|
[Date Prev][Date Next][Thread Prev][Thread Next][Date Index][Thread Index] Re: [PATCH v2 RFC] x86/time: avoid early uses of NOW() to return zero
On Wed, May 13, 2026 at 08:44:46AM +0200, Jan Beulich wrote:
> Waiting loops like the one in flush_command_buffer() will degenerate to
> infinite ones when used early enough for NOW() to still return constant
> zero. Make sure the returned value at least monotonically increases. When
> available, use nominal frequency values as initial approximation.
>
> Do this only in get_s_time(), as producing a sane value in
> get_s_time_fixed() for non-zero inputs won't be reasonably possible.
> Put an assertion there.
>
> Reported-by: Roger Pau Monné <roger.pau@xxxxxxxxxx>
> Signed-off-by: Jan Beulich <jbeulich@xxxxxxxx>
> ---
> RFC: This breaks at least the TSM_BOOT case printk_start_of_line(), which
> checks for NOW() returning 0 (falling back to TSM_RAW in this case).
> For now I have no idea how to avoid this; perhaps that's tolerable at
> least in the case where we put in place an early estimate? Should we
> maybe weaken the fallback condition to take effect for any value
> below 1μs?
Maybe it's fine to print cycles unconditionally until we reach
SYS_STATE_smp_boot when we know the per-cpu scale is correctly set?
>
> RFC: While generally the mentioned waiting loops will take longer to time
> out, on a very fast CPU tight loops may time out too early.
>
> RFC: For the AMD/Hygon case, if the "nominal" value isn't available, we
> could use the "high" one. That would cause NOW() to run too slowly
> (until the scale is properly set), but maybe that's still better than
> it returning 0? (As it stands, I can't really test the new code
> there, as my Rome system only supplies the lo/hi pair of values.)

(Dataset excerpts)
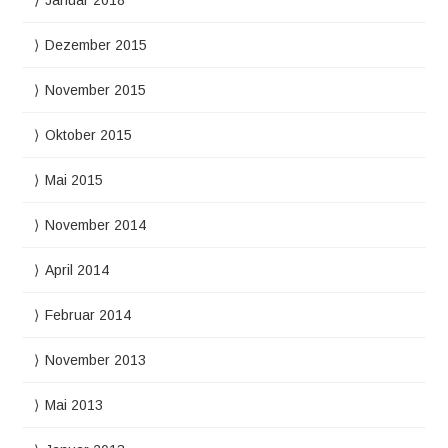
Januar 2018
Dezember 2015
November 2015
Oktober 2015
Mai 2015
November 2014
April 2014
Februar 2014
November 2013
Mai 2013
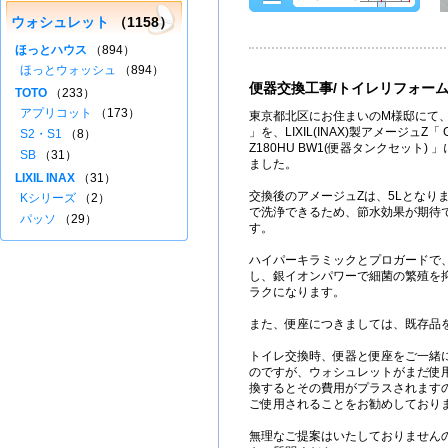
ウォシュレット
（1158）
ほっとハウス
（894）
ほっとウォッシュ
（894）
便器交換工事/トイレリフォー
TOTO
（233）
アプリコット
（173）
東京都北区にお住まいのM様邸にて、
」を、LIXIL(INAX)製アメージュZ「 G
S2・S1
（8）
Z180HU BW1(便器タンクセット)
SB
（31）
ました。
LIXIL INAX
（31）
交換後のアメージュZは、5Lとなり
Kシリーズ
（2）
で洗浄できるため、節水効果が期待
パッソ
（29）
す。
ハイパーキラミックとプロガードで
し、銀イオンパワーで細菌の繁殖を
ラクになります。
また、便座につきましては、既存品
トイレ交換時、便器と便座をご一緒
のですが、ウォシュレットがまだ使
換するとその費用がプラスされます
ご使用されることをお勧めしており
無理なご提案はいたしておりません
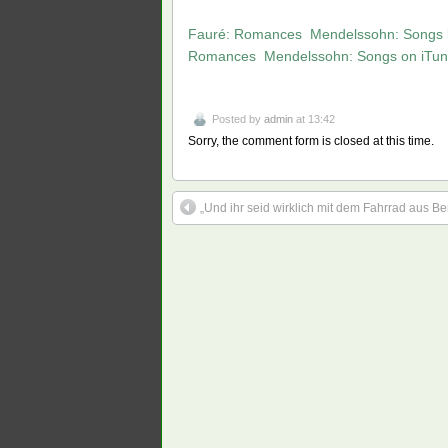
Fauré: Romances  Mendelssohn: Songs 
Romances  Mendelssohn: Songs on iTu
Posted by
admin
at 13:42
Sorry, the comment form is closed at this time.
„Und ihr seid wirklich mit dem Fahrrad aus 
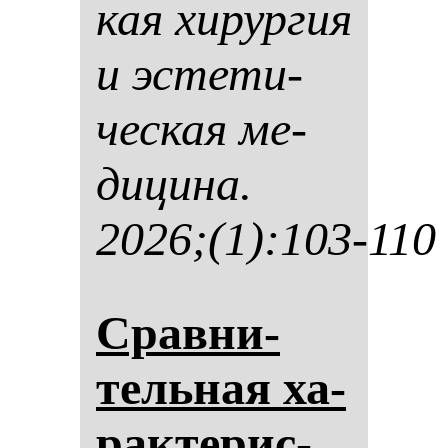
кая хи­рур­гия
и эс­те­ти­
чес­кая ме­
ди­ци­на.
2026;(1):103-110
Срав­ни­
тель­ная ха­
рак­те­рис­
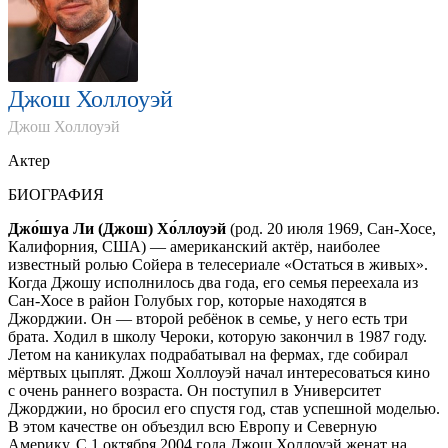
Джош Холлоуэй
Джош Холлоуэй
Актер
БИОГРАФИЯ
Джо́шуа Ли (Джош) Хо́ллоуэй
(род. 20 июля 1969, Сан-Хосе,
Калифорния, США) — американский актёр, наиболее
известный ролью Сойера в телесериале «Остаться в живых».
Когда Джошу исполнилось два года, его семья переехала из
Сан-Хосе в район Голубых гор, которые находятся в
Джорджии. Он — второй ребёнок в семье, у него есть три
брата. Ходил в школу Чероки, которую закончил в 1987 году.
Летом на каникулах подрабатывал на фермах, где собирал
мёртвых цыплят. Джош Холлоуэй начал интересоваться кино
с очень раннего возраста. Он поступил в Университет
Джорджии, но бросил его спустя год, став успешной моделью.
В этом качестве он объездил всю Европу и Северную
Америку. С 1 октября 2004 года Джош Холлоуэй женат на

(EXERCISE OBJECTIVE)
Continue the mailing-list reply about the x86/time patch for NOW() returning zero, starting after its last line.

(RESPONSE FOR THIS EXERCISE)
Using the "high" frequency would seem fine to me.
>
> RFC: On the 2nd pass through early_cpu_init() it may be okay to skip the
> new additions.
>
> With "x86/time: set AP's TSC scale estimate earlier" the counter update
> may not need to be atomic anymore, as then only the BSP can reasonably hit
> that path.
>
> I don't think Fixes: tags should be put here. If we did, we'd have to
> enumerate all introductions of early uses of NOW() (or get_s_time()), with
> the exception of those dealing with getting back 0 (which I expect is only
> printk_start_of_line()). Will want backporting nevertheless (unless deemed
> too risky).
> ---
> v2: Add assertion to get_s_time_fixed(). Use nominal frequencies for very
> early setting, if available.
>
> --- unstable.orig/xen/arch/x86/cpu/common.c 2026-05-13 08:35:28.640503356
> +0200
> +++ unstable/xen/arch/x86/cpu/common.c 2026-05-12 12:30:35.475284195
> +0200
> @@ -19,6 +19,7 @@
> #include <asm/random.h>
> #include <asm/setup.h>
> #include <asm/shstk.h>
> +#include <asm/time.h>
> #include <asm/xstate.h>
>
> #include <public/sysctl.h>
> @@ -403,6 +404,25 @@ void __init early_cpu_init(bool verbose)
> &c->x86_capability[FEATURESET_7d1]);
> }
>
> + if (c->cpuid_level >= 0x15) {
> + cpuid(0x15, &eax, &ebx, &ecx, &edx);
> +
> + if (ecx && ebx && eax)
> + preset_tsc_scale(DIV_ROUND_UP(ecx * 1UL * ebx, eax));
> + else if (c->cpuid_level >= 0x16) {
> + /* Assume CPU base freq ≈ TSC freq. */
> + cpuid(0x16, &eax, &ebx, &ecx, &edx);
> + if (eax)
> + preset_tsc_scale(eax * 1000000UL);
> + }
> + } else if (c->vendor & (X86_VENDOR_AMD | X86_VENDOR_HYGON)) {
> + unsigned int nom_mhz = 0;
> +
> + amd_process_freq(c, NULL, &nom_mhz, NULL);
> + if (nom_mhz)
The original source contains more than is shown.